== DIRECTIONS ==
Transcribe the data that follows without changing a word, and omit the pictures.

== COLLECTED DATA ==
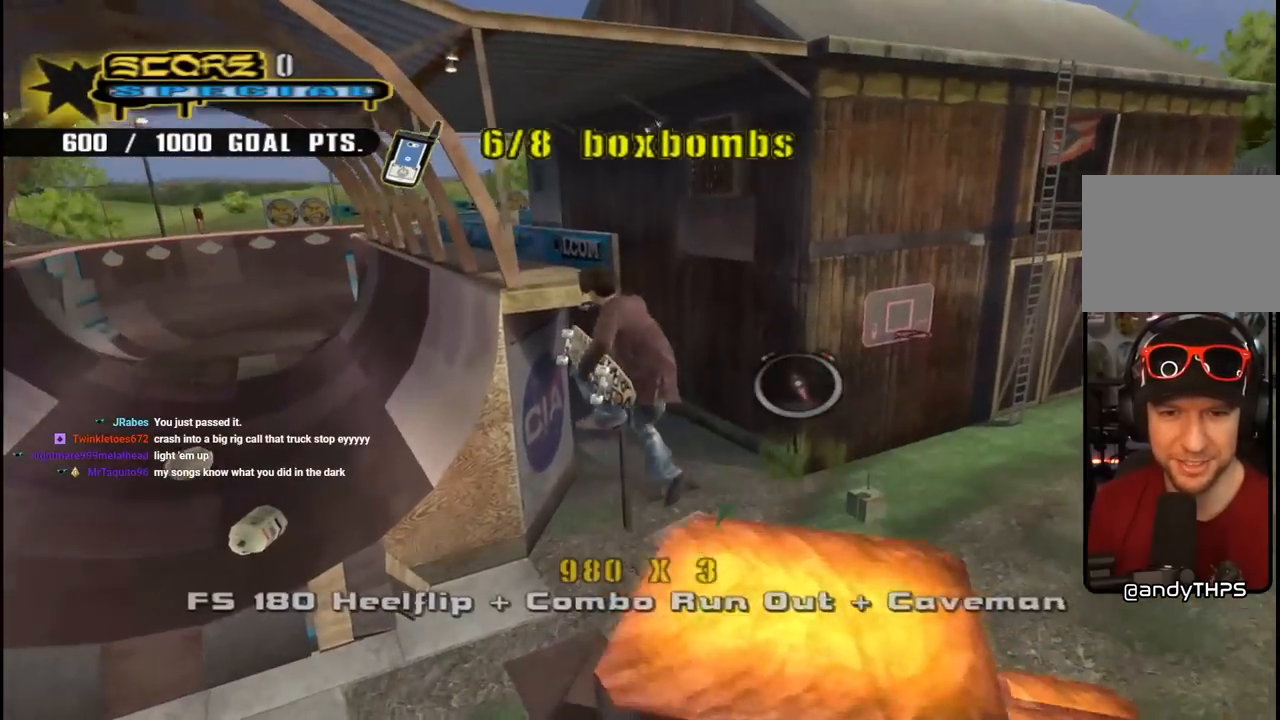
{"buttons": ["CROSS", "DPAD_UP"], "left_stick": "center", "right_stick": "center"}
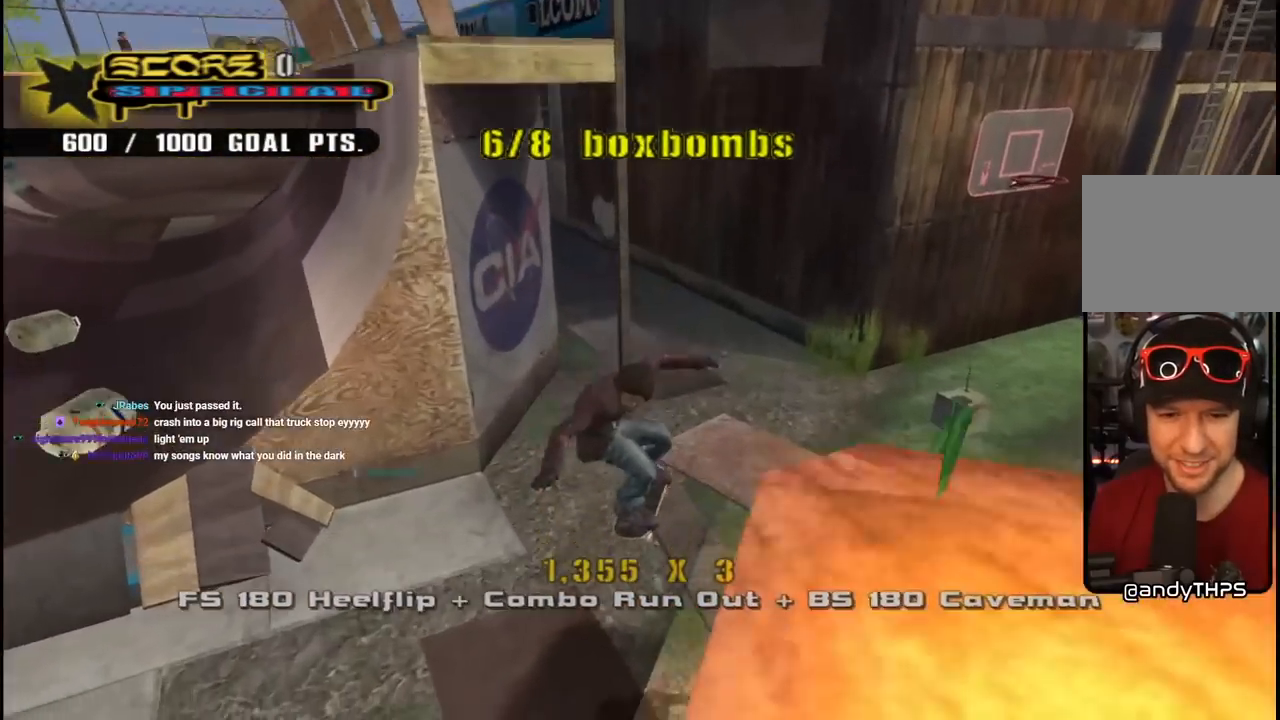
{"buttons": [], "left_stick": "center", "right_stick": "center", "events": [[67, "DPAD_DOWN", "down"], [67, "DPAD_RIGHT", "down"], [67, "DPAD_UP", "up"], [150, "DPAD_DOWN", "up"], [167, "DPAD_UP", "down"], [250, "DPAD_DOWN", "down"], [250, "DPAD_UP", "up"], [267, "CROSS", "up"], [383, "DPAD_DOWN", "up"], [417, "DPAD_RIGHT", "up"]]}
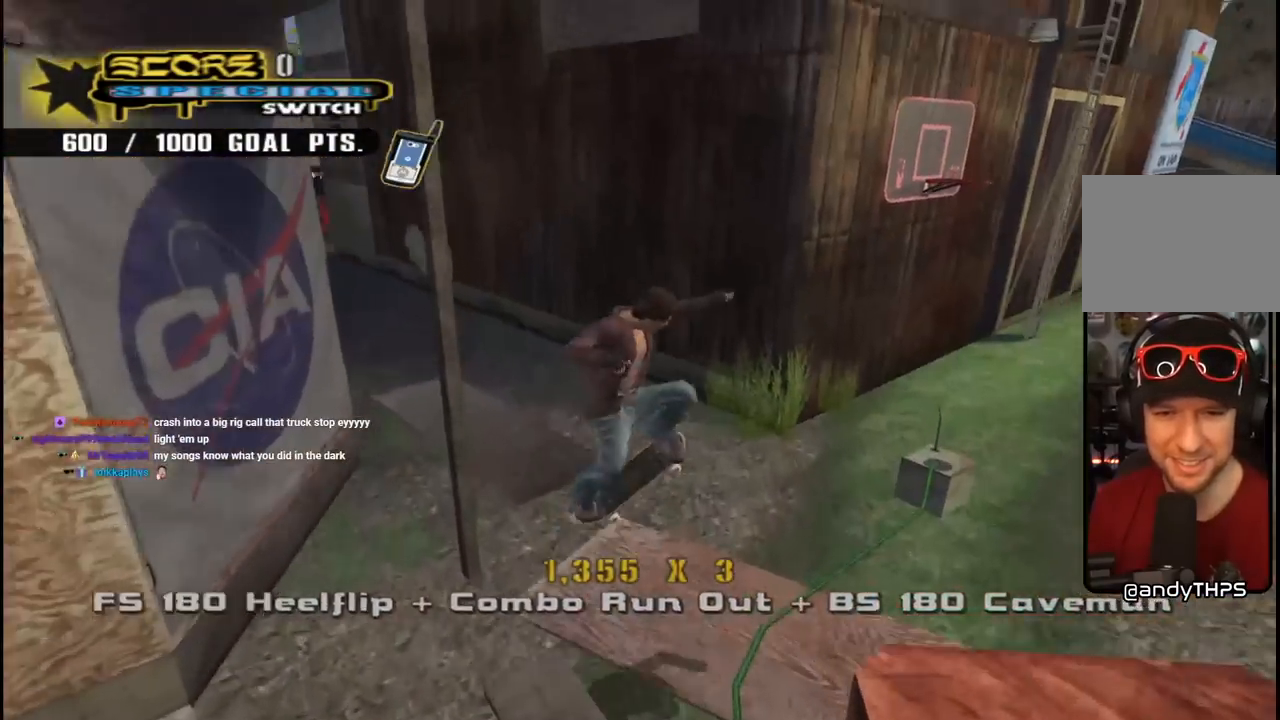
{"buttons": ["DPAD_DOWN", "DPAD_RIGHT"], "left_stick": "center", "right_stick": "center", "events": [[33, "DPAD_UP", "down"], [33, "right_stick", "down-left"], [133, "DPAD_UP", "up"], [167, "DPAD_DOWN", "down"], [167, "DPAD_RIGHT", "down"], [183, "DPAD_RIGHT", "up"], [217, "DPAD_RIGHT", "down"], [267, "DPAD_DOWN", "up"], [267, "R1", "down"], [300, "DPAD_RIGHT", "up"], [300, "DPAD_UP", "down"], [350, "DPAD_RIGHT", "down"], [383, "DPAD_UP", "up"], [383, "R1", "up"], [400, "DPAD_DOWN", "down"], [500, "right_stick", "center"]]}
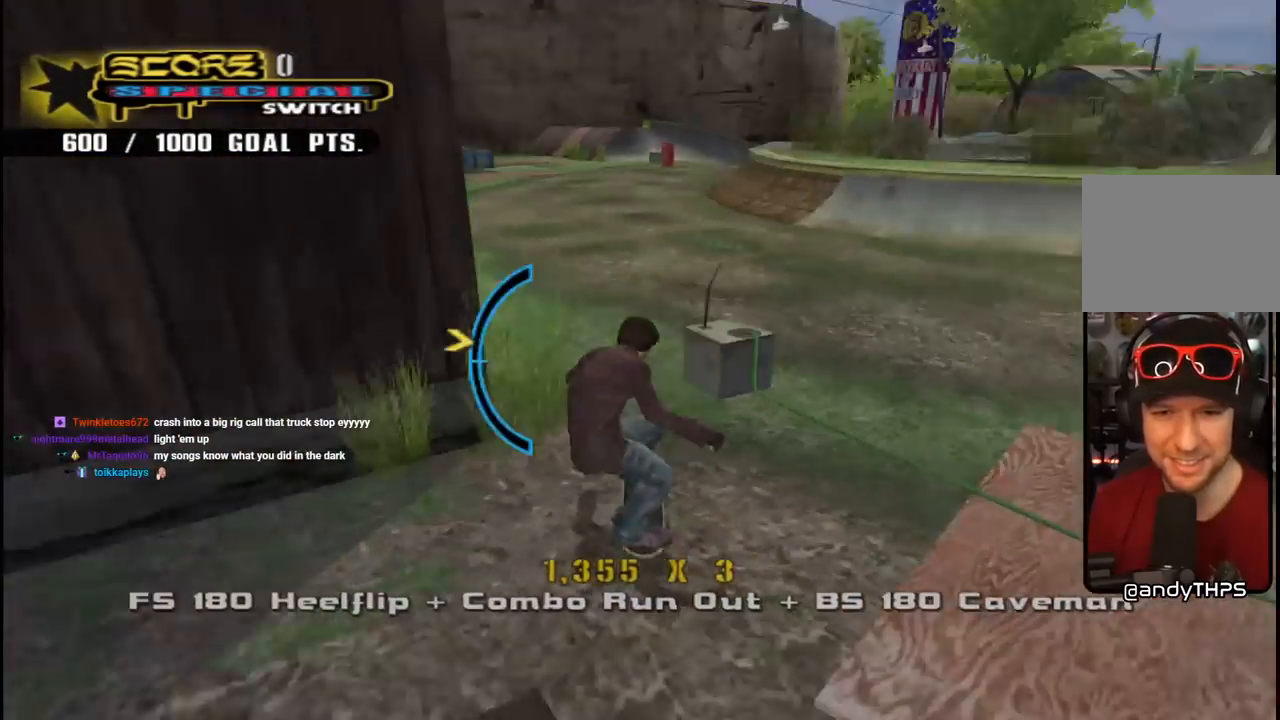
{"buttons": ["DPAD_RIGHT"], "left_stick": "center", "right_stick": "center", "events": [[17, "DPAD_DOWN", "up"], [17, "DPAD_UP", "down"], [150, "DPAD_UP", "up"], [167, "DPAD_DOWN", "down"], [217, "DPAD_RIGHT", "up"], [233, "DPAD_DOWN", "up"], [333, "DPAD_DOWN", "down"], [350, "DPAD_RIGHT", "down"], [417, "DPAD_DOWN", "up"]]}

== RESPONSE BOX ==
{"buttons": ["CROSS", "DPAD_UP"], "left_stick": "center", "right_stick": "center"}
{"buttons": [], "left_stick": "center", "right_stick": "center", "events": [[67, "DPAD_DOWN", "down"], [67, "DPAD_RIGHT", "down"], [67, "DPAD_UP", "up"], [150, "DPAD_DOWN", "up"], [167, "DPAD_UP", "down"], [250, "DPAD_DOWN", "down"], [250, "DPAD_UP", "up"], [267, "CROSS", "up"], [383, "DPAD_DOWN", "up"], [417, "DPAD_RIGHT", "up"]]}
{"buttons": ["DPAD_DOWN", "DPAD_RIGHT"], "left_stick": "center", "right_stick": "center", "events": [[33, "DPAD_UP", "down"], [33, "right_stick", "down-left"], [133, "DPAD_UP", "up"], [167, "DPAD_DOWN", "down"], [167, "DPAD_RIGHT", "down"], [183, "DPAD_RIGHT", "up"], [217, "DPAD_RIGHT", "down"], [267, "DPAD_DOWN", "up"], [267, "R1", "down"], [300, "DPAD_RIGHT", "up"], [300, "DPAD_UP", "down"], [350, "DPAD_RIGHT", "down"], [383, "DPAD_UP", "up"], [383, "R1", "up"], [400, "DPAD_DOWN", "down"], [500, "right_stick", "center"]]}
{"buttons": ["DPAD_RIGHT"], "left_stick": "center", "right_stick": "center", "events": [[17, "DPAD_DOWN", "up"], [17, "DPAD_UP", "down"], [150, "DPAD_UP", "up"], [167, "DPAD_DOWN", "down"], [217, "DPAD_RIGHT", "up"], [233, "DPAD_DOWN", "up"], [333, "DPAD_DOWN", "down"], [350, "DPAD_RIGHT", "down"], [417, "DPAD_DOWN", "up"]]}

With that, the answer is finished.